Practicing Being Better

6:14 AM


With every new year comes New Year’s resolutions.  I always love this time of year.  It’s nice to feel as though you have had a fresh start, a new beginning every once and a while, and this time of the year provides just that.  No matter how crappy your last year was, most people are excited and look forward to the new year for bigger and better things for themselves. 

I am no exception to this generality. 

Thinking about my resolutions though, I feel as though I want to hang myself I have a lot of things to work on.  I want to be better, but somehow I slip back into my old ways and I’m back at square one making the same resolutions I have been for the last 5 years. 

So what makes me think I can change now? 

Most people, when they write their resolutions, want to change.  Why would they go to all this trouble to think about them if they weren’t going to do it, right?!  Well, I know I have every intention of trying to keep my resolutions right NOW, but tonight when I want to watch an episode of Castle instead of studying my scriptures, we will see how badly I want to change. 

I think we all have good intentions, but it is a challenge to change our ways and be better.  It is a process and one that takes time and patience.  I have decided to give myself a break and be realistic about by resolutions.  I know I won't be perfect at all of them, but instead I will practice them.  Try to practice everyday at one or a few of them and not be so hard on myself about whether or not I have perfected them by next December.   
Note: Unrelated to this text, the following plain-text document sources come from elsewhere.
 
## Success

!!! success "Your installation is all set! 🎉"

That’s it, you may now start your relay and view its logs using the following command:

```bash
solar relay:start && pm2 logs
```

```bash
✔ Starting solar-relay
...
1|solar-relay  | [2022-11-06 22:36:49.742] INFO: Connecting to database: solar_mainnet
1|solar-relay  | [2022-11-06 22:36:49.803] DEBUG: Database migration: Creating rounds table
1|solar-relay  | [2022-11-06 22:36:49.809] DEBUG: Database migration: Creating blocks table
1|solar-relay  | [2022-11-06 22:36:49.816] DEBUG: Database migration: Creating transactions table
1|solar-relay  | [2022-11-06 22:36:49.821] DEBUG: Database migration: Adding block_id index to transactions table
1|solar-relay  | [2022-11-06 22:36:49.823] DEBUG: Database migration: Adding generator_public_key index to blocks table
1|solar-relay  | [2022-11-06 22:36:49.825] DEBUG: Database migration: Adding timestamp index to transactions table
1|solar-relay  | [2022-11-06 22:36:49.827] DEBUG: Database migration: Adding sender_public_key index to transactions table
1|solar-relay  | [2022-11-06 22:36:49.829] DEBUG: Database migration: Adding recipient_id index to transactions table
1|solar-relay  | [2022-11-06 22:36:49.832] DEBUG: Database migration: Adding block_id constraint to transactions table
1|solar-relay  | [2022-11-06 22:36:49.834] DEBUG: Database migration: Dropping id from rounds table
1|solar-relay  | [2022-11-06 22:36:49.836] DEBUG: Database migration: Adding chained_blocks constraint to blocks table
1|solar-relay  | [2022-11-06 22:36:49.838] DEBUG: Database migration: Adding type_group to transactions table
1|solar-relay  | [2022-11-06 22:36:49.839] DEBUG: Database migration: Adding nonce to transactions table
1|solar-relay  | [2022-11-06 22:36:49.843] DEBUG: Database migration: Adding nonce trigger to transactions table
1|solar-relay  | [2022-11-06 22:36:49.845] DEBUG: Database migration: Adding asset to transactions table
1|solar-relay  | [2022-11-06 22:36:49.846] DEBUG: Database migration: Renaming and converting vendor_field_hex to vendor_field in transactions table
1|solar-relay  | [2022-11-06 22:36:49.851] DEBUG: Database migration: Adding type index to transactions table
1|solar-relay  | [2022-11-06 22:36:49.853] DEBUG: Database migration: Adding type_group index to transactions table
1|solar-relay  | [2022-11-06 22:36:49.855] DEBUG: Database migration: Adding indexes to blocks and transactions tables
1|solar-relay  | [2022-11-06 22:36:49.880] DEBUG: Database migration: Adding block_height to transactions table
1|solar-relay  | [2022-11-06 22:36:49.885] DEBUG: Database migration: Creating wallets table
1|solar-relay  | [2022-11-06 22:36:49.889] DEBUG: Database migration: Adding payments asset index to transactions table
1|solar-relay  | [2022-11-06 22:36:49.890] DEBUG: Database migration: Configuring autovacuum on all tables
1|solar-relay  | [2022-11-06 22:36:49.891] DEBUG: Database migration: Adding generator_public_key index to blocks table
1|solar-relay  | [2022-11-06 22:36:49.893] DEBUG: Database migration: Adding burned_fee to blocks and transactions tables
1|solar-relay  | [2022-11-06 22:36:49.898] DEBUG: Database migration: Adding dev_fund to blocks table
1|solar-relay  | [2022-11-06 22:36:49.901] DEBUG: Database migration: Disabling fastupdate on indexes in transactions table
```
Below is my list of resolutions and I am keeping them where I can see them everyday.  My planner, my car, sticky notes on my computer…anywhere I am frequenting I will place friendly reminders of my good intentions.   And when I forget or am slacking, as I inevitably will, I will try to be better and just keep going.  Practice makes perfect and I will be practicing my resolutions all year long.

Here goes… 

    1.  Really study and ponder the scriptures.  Not just read them.  Set aside time to study and not make excuses.  

   2. Simplify, de-clutter and organize our lives.

    3. Read more good and wholesome books.  Not LDS romance books.  Those are fine and good, but I want to read more medical books and especially start reading the biographies of the prophets of the church.  Things that will inspire, uplift and challenge me.

    4. Be present.  I don’t want to be in the moment and be thinking of the 17 other things I have to do today.  I want to enjoy what is happening as it happens!

    5. Start dancing again.  Ballet especially.  That is my passion and I have put it off for too long.

    6. Make more memories.  Instead of watching a movie with friends or family I want to play games, eat yummy dinners and do things outside of the box.  I have so many more memories of friends when we are doing something, not just glued in front of the TV.  An occasional movie or show is of course welcome, I just want to mix it up a little more.

    7. Put my phone/laptop/kindle away when I am around anything with more than 3 brain cells.

    8. Try more things that scare me.  I don’t mean bungee jumping or climbing a mountain, I mean things I know I should do, but instead I choose to stay home because that is the safe option.  Like going alone to that new gym class even though I am sure I will make a fool of myself, sing in front of people, or finally go back to school.  Things I know I should do for myself, but I am just too scared.

    9. Continue to challenge myself in the kitchen.  I love to cook and I want to try new things and perfect my craft.

    10.  Learn how to sew.   And by sew, I mean learn how to work a sewing machine.  I got a sewing machine for Christmas and I have every intention of sewing drapes, pillows and maybe even a skirt or two.  I never took Home Economics in high school so I’m sure I am going to loose a finger this will be challenging.

    11. Save money.  That means less impulse buys and more penny pinching.

    12. Be a more attentive, kind and loving wife.  Ryan deserves that…everyone knows it J



Feeling pumped and excited for the new year and ready to practice being a better, well-rounded woman.  Bring it 2013.